▶ PAGE EXTRACT
.....
How to set up nf-metro for development, run the same checks CI runs, and get a change merged.

Terminal window
git clone https://github.com/seqeralabs/nf-metro
cd nf-metro
pip install -e ".[dev]"

Required Python: 3.10+. Dependencies: click, drawsvg, networkx, pillow. Dev extras add pytest, ruff, mypy.

Terminal window
# All tests
pytest
# Single test file or case
pytest tests/test_topology_validation.py
pytest tests/test_parser.py::test_parse_title
# Lint and types (match CI exactly)
ruff check src/ tests/
ruff format --check src/ tests/
mypy src/

The topology suite parametrizes over every .mmd in examples/topologies/ and runs the full layout oracle against each one. It is the most sensitive regression check, so it is worth running after any layout change.
.....
▶ EXERCISE SET
a – Set down the part of the nf-metro setup guide from "The topology suite" up to and including "any layout change.", word for word.
b – According to the nf-metro setup guide, what Python version is required?
c – Based on the nf-metro setup guide, answer yes or no for each statement and quote the words that decide it: (i) The dev extras add pytest, ruff and mypy. (ii) The topology suite runs against a single example file. (iii) The type check with mypy covers the tests directory.
These rows were drawn from a separate source.

▶ Dataset entries
.....
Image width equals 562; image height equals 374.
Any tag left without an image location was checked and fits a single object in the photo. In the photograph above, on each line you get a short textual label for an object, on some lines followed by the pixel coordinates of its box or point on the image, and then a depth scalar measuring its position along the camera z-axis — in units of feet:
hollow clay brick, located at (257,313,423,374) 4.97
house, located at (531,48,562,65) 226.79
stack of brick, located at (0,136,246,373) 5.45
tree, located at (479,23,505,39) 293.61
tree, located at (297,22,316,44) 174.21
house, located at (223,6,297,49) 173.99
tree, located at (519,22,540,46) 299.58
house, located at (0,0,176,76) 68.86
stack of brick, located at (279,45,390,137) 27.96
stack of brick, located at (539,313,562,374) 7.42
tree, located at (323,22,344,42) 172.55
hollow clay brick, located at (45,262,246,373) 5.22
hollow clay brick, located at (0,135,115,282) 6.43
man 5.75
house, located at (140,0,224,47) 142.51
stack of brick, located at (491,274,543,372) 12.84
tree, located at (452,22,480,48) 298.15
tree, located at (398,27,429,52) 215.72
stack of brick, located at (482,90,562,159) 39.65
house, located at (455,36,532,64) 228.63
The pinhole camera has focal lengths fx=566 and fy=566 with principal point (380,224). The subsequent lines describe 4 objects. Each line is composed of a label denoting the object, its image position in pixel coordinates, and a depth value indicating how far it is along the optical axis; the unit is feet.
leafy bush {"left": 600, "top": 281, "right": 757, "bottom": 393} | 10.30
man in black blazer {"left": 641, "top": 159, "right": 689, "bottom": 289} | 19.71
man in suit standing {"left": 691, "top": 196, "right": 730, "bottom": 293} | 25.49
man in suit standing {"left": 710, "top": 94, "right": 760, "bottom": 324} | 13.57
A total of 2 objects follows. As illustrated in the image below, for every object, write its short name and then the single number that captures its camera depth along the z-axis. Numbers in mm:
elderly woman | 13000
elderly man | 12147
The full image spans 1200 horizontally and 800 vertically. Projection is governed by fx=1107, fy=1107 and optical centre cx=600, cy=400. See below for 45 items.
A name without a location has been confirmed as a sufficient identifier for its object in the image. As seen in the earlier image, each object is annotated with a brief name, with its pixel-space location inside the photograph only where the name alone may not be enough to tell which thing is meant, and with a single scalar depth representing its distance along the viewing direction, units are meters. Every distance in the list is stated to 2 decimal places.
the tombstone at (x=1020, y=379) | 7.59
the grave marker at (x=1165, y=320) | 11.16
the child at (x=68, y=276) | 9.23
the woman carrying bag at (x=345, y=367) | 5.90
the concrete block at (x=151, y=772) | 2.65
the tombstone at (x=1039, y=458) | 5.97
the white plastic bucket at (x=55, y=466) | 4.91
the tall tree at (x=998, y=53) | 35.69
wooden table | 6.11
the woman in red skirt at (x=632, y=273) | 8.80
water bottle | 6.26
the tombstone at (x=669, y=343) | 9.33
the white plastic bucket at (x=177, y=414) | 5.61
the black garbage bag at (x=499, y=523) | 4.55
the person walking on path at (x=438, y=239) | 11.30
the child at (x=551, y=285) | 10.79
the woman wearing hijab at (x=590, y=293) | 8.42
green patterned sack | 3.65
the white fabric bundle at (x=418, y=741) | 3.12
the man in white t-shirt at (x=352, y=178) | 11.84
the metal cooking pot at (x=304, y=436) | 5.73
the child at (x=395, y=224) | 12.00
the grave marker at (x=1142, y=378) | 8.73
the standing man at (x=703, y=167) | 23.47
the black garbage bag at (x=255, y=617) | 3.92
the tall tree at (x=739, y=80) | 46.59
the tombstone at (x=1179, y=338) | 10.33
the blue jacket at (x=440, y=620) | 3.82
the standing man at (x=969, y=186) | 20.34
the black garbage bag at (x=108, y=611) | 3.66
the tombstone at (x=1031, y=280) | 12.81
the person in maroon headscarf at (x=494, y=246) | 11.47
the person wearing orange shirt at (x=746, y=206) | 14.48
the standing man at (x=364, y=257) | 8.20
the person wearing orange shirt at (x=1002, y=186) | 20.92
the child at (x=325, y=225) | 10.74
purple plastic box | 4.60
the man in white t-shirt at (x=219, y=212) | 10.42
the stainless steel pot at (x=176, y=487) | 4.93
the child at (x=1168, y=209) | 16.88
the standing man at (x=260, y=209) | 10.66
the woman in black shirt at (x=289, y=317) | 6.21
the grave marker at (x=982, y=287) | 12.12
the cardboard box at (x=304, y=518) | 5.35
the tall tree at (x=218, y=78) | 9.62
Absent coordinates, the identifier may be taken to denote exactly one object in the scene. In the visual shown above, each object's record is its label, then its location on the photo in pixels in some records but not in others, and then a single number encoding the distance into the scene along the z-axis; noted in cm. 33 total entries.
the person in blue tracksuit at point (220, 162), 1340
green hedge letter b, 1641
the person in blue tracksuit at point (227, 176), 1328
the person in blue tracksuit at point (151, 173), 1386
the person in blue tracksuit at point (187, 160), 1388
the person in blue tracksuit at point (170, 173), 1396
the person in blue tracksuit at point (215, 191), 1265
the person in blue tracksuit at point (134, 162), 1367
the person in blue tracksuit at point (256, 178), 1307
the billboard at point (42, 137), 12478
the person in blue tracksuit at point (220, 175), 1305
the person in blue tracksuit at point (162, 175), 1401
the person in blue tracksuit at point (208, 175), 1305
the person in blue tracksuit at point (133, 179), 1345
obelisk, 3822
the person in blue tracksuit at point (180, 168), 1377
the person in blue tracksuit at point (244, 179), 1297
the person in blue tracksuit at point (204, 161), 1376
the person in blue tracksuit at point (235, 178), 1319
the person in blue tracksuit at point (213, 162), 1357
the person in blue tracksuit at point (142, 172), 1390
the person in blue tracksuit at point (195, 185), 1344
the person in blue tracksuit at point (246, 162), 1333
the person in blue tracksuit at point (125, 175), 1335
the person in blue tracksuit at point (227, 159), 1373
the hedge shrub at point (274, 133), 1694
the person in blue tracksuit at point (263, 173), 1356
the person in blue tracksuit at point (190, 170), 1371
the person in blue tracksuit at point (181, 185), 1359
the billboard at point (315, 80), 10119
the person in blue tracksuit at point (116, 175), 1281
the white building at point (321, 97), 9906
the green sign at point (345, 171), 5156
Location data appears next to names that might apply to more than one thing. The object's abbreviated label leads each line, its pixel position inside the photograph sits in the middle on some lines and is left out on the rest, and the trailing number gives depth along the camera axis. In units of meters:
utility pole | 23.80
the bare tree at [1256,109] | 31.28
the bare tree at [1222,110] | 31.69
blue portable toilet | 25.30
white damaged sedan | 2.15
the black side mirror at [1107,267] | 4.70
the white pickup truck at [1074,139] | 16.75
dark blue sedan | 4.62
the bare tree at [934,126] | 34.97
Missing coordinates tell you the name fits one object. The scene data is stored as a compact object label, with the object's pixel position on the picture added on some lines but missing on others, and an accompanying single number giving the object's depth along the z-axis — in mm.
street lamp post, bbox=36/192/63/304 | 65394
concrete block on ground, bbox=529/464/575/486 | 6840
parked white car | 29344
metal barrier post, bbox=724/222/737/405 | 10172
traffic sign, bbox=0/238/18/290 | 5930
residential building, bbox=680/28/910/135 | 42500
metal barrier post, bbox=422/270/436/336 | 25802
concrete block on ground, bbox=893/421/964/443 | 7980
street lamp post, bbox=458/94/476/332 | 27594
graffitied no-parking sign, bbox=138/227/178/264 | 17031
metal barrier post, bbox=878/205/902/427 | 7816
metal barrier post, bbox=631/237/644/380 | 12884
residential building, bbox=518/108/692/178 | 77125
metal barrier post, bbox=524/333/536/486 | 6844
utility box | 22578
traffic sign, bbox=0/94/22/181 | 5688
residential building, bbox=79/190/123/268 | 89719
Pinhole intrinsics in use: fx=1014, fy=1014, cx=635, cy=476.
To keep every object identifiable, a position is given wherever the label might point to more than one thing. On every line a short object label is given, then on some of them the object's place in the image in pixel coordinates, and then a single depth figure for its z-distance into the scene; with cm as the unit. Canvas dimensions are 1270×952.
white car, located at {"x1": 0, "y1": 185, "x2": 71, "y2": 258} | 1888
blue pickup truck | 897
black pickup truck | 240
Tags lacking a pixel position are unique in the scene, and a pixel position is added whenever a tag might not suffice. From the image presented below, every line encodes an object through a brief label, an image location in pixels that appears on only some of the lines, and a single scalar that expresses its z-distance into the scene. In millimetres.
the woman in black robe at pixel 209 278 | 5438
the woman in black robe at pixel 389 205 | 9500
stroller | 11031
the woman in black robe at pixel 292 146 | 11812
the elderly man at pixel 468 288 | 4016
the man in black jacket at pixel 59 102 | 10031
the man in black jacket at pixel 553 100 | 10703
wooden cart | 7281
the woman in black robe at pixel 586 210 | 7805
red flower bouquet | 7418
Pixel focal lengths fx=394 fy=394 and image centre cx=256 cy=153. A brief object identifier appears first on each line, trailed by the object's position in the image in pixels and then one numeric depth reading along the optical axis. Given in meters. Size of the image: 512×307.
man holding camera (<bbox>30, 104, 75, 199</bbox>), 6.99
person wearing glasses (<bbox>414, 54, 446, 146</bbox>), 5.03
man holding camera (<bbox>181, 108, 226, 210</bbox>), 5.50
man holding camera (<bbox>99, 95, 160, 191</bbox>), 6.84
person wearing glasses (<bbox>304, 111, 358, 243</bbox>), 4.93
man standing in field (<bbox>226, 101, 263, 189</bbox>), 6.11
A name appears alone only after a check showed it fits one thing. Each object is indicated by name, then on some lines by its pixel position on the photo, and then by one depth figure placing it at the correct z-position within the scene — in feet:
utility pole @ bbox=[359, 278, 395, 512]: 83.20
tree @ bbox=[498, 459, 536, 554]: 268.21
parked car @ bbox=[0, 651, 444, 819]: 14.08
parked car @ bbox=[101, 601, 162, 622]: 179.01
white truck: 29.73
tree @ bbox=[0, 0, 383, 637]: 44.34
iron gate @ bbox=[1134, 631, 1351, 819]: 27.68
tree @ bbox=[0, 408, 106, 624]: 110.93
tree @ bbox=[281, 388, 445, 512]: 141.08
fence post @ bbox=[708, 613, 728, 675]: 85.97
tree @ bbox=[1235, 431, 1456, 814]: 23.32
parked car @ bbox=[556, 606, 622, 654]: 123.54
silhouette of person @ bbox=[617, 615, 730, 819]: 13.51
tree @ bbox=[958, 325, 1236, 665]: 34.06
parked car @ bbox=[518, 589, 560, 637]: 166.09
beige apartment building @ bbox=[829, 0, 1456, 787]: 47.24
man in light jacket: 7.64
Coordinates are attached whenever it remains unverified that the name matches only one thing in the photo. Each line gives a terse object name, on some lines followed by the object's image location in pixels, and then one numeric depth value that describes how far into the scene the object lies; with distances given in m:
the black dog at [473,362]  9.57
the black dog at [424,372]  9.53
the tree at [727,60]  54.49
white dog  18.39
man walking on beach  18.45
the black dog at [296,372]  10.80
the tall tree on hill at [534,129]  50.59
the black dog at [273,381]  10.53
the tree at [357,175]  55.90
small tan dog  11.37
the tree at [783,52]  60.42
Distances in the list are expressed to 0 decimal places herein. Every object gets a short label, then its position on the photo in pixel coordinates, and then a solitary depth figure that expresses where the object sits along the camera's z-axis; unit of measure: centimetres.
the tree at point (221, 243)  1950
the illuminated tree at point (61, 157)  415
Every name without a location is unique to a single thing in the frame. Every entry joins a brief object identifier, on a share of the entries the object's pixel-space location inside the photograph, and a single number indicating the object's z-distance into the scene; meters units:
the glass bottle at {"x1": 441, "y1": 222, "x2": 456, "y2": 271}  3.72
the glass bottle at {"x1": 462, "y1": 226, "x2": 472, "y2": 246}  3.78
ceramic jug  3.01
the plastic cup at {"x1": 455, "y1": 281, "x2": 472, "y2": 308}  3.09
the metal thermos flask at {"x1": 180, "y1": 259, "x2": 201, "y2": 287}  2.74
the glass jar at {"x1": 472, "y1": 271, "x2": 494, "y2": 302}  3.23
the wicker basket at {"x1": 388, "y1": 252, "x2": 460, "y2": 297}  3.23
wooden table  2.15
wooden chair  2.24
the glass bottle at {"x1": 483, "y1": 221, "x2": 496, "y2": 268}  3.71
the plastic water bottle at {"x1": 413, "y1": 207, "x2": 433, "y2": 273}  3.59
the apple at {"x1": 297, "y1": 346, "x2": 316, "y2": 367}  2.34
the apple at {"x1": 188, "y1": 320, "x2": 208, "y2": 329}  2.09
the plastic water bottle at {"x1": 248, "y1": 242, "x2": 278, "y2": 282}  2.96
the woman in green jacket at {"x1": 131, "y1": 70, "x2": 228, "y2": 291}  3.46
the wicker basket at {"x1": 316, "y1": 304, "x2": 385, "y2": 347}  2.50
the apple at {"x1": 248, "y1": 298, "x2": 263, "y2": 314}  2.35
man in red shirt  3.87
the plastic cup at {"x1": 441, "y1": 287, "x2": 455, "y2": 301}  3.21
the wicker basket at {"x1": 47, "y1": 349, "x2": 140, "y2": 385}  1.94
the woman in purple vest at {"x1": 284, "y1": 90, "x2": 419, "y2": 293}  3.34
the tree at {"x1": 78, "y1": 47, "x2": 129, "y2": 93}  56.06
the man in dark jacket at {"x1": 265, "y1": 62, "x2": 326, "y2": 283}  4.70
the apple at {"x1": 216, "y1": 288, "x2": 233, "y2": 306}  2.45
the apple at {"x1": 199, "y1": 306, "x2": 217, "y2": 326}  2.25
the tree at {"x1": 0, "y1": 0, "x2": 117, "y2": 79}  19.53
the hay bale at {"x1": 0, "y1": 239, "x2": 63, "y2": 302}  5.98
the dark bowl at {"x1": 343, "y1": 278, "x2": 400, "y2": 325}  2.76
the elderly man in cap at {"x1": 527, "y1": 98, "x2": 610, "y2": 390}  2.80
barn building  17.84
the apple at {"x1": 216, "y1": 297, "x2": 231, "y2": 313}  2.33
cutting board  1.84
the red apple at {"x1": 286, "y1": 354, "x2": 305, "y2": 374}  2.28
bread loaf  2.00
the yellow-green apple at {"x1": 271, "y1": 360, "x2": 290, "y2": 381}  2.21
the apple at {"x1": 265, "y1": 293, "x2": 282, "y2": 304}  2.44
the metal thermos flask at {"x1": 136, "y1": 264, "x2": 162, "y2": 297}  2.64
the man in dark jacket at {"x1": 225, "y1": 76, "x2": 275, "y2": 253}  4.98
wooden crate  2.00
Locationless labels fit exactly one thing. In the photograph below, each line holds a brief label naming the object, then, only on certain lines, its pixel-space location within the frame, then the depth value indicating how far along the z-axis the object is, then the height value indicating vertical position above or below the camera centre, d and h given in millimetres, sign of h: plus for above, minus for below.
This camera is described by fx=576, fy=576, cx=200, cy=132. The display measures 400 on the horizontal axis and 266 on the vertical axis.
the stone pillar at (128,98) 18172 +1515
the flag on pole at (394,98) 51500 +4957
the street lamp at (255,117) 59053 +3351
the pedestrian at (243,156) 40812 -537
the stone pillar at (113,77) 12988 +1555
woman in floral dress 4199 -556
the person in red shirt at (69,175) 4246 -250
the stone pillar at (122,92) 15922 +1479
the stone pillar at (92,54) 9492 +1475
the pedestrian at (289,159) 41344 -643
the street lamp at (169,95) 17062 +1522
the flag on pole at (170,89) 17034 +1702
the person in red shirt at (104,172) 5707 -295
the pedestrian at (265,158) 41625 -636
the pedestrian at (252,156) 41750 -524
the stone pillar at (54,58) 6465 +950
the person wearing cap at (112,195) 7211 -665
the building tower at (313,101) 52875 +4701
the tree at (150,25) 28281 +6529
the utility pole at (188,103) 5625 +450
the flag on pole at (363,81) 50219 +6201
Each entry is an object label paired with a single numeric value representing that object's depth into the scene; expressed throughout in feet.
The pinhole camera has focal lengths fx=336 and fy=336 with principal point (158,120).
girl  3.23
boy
.....
▶ PER-TASK ANSWERS
a –
The topology suite parametrizes over every .mmd in examples/topologies/ and runs the full layout oracle against each one. It is the most sensitive regression check, so it is worth running after any layout change.

b – Python 3.10+.

c –
(i) Yes: "Dev extras add pytest, ruff, mypy."
(ii) No: "The topology suite parametrizes over every .mmd in examples/topologies/"
(iii) No: "mypy src/"